= DESCRIPTION OF THE TASK =
Print every line of the records below without changing a single character, and keep each line break where it falls.

= Collected data entries =
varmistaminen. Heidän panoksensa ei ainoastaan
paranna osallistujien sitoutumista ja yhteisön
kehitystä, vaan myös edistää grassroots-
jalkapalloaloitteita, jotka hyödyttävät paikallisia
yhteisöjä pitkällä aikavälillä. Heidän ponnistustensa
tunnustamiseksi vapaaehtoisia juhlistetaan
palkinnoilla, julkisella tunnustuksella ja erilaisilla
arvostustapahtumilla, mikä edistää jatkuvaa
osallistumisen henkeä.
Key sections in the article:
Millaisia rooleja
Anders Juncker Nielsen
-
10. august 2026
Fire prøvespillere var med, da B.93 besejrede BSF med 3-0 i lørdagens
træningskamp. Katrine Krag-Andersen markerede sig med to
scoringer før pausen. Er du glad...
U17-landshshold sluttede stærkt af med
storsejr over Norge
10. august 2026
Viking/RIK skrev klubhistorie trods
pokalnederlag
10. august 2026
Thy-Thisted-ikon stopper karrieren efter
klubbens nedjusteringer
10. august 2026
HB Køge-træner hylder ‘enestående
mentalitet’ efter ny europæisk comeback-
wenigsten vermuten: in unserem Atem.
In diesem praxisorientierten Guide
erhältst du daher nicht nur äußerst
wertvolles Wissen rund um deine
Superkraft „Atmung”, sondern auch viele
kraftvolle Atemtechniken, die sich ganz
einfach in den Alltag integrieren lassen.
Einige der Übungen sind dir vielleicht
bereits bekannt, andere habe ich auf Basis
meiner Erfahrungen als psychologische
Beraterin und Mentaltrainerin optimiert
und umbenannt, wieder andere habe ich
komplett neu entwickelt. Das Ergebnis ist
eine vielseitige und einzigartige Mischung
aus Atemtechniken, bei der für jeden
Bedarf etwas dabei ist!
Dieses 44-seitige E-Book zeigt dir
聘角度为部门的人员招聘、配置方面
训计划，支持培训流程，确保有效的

= SOLUTION =
varmistaminen. Heidän panoksensa ei ainoastaan
paranna osallistujien sitoutumista ja yhteisön
kehitystä, vaan myös edistää grassroots-
jalkapalloaloitteita, jotka hyödyttävät paikallisia
yhteisöjä pitkällä aikavälillä. Heidän ponnistustensa
tunnustamiseksi vapaaehtoisia juhlistetaan
palkinnoilla, julkisella tunnustuksella ja erilaisilla
arvostustapahtumilla, mikä edistää jatkuvaa
osallistumisen henkeä.
Key sections in the article:
Millaisia rooleja
Anders Juncker Nielsen
-
10. august 2026
Fire prøvespillere var med, da B.93 besejrede BSF med 3-0 i lørdagens
træningskamp. Katrine Krag-Andersen markerede sig med to
scoringer før pausen. Er du glad...
U17-landshshold sluttede stærkt af med
storsejr over Norge
10. august 2026
Viking/RIK skrev klubhistorie trods
pokalnederlag
10. august 2026
Thy-Thisted-ikon stopper karrieren efter
klubbens nedjusteringer
10. august 2026
HB Køge-træner hylder ‘enestående
mentalitet’ efter ny europæisk comeback-
wenigsten vermuten: in unserem Atem.
In diesem praxisorientierten Guide
erhältst du daher nicht nur äußerst
wertvolles Wissen rund um deine
Superkraft „Atmung”, sondern auch viele
kraftvolle Atemtechniken, die sich ganz
einfach in den Alltag integrieren lassen.
Einige der Übungen sind dir vielleicht
bereits bekannt, andere habe ich auf Basis
meiner Erfahrungen als psychologische
Beraterin und Mentaltrainerin optimiert
und umbenannt, wieder andere habe ich
komplett neu entwickelt. Das Ergebnis ist
eine vielseitige und einzigartige Mischung
aus Atemtechniken, bei der für jeden
Bedarf etwas dabei ist!
Dieses 44-seitige E-Book zeigt dir
聘角度为部门的人员招聘、配置方面
训计划，支持培训流程，确保有效的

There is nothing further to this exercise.